DH also feels every last emotion that I do – I think sometimes people assume its not as hard for him but it is. Everything I have written above he could have written.
My last request of you is to read this blog post (not mine!). It is truly beautiful and describes perfectly how I feel and hope it will help you to understand the difficulty I can have being around babies/pregnancy/families these days: Its not envy its absence
Love you guys xxx
I had an overwhelmingly lovely response from my girls, but this one I think was the sweetest:
Darling, I’m really glad you sent this to us all. It’s a perfect way to open our eyes (and our hearts) to some of what you’re feeling.

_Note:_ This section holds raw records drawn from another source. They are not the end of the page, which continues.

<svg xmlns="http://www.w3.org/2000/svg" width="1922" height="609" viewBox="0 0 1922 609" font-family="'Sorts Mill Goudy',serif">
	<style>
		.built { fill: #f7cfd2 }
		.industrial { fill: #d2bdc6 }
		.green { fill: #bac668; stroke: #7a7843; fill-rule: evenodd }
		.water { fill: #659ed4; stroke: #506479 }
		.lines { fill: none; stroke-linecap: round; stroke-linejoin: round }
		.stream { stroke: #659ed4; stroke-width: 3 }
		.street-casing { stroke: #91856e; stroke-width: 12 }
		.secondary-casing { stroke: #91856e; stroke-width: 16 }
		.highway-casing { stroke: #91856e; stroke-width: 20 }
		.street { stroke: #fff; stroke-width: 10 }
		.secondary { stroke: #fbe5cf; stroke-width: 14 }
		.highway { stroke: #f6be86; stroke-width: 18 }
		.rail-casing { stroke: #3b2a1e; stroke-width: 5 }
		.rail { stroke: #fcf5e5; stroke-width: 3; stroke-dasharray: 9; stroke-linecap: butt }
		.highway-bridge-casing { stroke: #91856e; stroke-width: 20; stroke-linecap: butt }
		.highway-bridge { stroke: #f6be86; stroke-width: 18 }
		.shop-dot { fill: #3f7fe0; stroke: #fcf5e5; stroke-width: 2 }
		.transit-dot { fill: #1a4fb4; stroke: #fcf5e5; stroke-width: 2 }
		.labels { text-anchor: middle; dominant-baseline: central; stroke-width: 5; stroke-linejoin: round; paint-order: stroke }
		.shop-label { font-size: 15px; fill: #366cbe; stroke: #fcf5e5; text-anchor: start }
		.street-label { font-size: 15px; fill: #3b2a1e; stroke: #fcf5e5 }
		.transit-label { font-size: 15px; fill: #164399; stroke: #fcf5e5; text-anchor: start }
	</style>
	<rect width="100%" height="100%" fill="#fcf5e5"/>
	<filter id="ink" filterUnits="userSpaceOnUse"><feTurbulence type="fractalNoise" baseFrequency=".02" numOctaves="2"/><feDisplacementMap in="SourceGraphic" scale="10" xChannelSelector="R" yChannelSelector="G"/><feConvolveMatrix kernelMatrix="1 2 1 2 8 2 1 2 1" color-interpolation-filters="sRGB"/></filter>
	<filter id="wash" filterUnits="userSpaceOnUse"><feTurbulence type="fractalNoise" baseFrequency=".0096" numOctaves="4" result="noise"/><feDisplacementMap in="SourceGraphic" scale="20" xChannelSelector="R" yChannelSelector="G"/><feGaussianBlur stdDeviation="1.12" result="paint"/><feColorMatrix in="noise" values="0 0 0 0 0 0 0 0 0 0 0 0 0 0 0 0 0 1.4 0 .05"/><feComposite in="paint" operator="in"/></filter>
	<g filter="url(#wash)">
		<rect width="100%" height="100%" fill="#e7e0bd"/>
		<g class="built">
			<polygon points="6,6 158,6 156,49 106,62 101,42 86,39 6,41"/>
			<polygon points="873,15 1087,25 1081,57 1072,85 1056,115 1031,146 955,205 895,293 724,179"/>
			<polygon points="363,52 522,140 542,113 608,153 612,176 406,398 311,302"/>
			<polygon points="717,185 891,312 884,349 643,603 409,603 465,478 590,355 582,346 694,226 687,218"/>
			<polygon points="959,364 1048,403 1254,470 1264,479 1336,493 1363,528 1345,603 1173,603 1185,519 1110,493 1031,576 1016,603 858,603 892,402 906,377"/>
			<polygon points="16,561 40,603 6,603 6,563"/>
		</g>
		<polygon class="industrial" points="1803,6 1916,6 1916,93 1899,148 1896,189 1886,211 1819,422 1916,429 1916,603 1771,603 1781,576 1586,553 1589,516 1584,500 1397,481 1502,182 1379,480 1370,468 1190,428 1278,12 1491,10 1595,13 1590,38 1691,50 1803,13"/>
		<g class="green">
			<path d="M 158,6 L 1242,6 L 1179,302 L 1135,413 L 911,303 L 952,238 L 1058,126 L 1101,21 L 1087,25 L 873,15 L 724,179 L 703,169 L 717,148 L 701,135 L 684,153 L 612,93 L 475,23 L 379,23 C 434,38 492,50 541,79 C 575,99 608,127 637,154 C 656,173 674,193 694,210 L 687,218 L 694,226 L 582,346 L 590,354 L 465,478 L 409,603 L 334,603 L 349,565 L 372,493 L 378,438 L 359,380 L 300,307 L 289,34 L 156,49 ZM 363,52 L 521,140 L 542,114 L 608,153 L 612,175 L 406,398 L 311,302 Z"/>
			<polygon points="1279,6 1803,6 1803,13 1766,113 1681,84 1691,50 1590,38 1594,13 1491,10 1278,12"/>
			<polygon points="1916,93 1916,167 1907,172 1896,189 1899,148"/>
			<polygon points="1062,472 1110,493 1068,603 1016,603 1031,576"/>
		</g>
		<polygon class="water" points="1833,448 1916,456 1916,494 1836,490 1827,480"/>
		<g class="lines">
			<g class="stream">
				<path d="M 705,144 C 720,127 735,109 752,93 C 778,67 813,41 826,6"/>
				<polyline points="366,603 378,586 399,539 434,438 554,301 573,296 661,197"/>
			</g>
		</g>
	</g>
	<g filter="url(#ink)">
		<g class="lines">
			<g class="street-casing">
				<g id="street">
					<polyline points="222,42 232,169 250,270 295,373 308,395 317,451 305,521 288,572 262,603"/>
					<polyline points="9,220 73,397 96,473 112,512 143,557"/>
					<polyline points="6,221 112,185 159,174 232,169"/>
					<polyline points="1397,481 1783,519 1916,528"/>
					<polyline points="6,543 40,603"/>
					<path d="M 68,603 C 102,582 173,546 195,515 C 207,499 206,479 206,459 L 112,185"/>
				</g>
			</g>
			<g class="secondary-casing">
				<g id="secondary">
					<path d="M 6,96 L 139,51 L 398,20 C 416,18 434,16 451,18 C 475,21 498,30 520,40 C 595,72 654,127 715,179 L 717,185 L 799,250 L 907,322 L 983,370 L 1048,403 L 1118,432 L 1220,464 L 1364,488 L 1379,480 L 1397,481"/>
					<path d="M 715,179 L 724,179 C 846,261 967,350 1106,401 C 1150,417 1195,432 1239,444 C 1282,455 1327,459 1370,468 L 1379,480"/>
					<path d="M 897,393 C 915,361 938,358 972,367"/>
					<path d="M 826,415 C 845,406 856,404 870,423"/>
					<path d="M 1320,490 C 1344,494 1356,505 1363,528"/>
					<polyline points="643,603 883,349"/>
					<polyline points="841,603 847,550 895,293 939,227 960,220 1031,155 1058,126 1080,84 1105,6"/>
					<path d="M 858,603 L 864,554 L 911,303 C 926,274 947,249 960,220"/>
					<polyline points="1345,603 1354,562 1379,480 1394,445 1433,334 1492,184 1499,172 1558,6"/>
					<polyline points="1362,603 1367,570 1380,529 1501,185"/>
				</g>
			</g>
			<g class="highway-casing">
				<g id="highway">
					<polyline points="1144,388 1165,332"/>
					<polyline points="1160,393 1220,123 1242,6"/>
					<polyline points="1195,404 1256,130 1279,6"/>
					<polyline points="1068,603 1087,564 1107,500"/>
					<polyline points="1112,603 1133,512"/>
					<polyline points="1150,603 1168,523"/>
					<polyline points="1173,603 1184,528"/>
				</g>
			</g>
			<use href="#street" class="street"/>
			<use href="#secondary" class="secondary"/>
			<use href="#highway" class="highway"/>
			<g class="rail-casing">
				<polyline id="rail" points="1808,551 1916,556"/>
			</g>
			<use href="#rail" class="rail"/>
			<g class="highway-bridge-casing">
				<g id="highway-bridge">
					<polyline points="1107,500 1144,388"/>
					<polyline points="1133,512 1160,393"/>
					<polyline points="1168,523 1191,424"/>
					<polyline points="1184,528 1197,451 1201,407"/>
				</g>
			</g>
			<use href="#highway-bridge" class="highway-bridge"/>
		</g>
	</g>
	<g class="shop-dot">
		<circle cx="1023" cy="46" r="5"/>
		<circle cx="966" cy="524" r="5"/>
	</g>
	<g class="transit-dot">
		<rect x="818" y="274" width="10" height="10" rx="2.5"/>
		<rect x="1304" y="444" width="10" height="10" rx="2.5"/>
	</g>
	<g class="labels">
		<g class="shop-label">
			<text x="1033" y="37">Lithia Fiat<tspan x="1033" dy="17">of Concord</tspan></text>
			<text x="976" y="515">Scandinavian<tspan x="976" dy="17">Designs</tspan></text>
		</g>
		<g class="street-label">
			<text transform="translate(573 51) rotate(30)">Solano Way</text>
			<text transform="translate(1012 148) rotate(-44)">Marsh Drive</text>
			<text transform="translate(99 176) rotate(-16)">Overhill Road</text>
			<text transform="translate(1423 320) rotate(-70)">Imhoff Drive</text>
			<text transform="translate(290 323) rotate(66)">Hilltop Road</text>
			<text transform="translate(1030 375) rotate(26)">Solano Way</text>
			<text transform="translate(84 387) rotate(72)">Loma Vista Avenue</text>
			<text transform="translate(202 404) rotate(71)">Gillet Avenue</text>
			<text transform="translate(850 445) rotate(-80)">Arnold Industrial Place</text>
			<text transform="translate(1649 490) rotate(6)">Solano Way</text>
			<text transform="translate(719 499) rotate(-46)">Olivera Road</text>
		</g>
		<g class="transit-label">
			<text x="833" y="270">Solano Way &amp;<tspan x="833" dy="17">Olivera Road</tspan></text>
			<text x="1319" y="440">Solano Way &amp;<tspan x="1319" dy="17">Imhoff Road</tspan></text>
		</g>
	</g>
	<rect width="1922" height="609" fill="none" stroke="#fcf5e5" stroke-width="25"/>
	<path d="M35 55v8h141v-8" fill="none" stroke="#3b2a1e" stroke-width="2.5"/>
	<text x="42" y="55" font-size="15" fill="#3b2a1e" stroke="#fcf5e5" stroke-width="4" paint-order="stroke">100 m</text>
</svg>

I know sometimes I / anyone will struggle with what and how to say stuff; the stuff I want you to feel and stuff I desperately wish you didn’t have to feel. Reading this helps put me in your space momentarily, and lets me see with your eyes.
Well done sending this babe, I think it’s brave – and that’s you J
Amazing you are, and don’t you forget it XxXx
Didn’t Mandela say ‘Education is the most powerful weapon which you can use to change the world’. I think you’ve just made a massive step by educating us better and maybe that can start to change your own world, even if just a little. That really is amazing xx
Love you always
Big hearts and kisses XxXxXxXxXxX
I think there is so much underestimating in this journey – at first we ourselves underestimate how hard it will be, and others underestimate how hard it is all the way through. But I guess they can’t know if we don’t tell them.
PS sorry this post is so bloody long!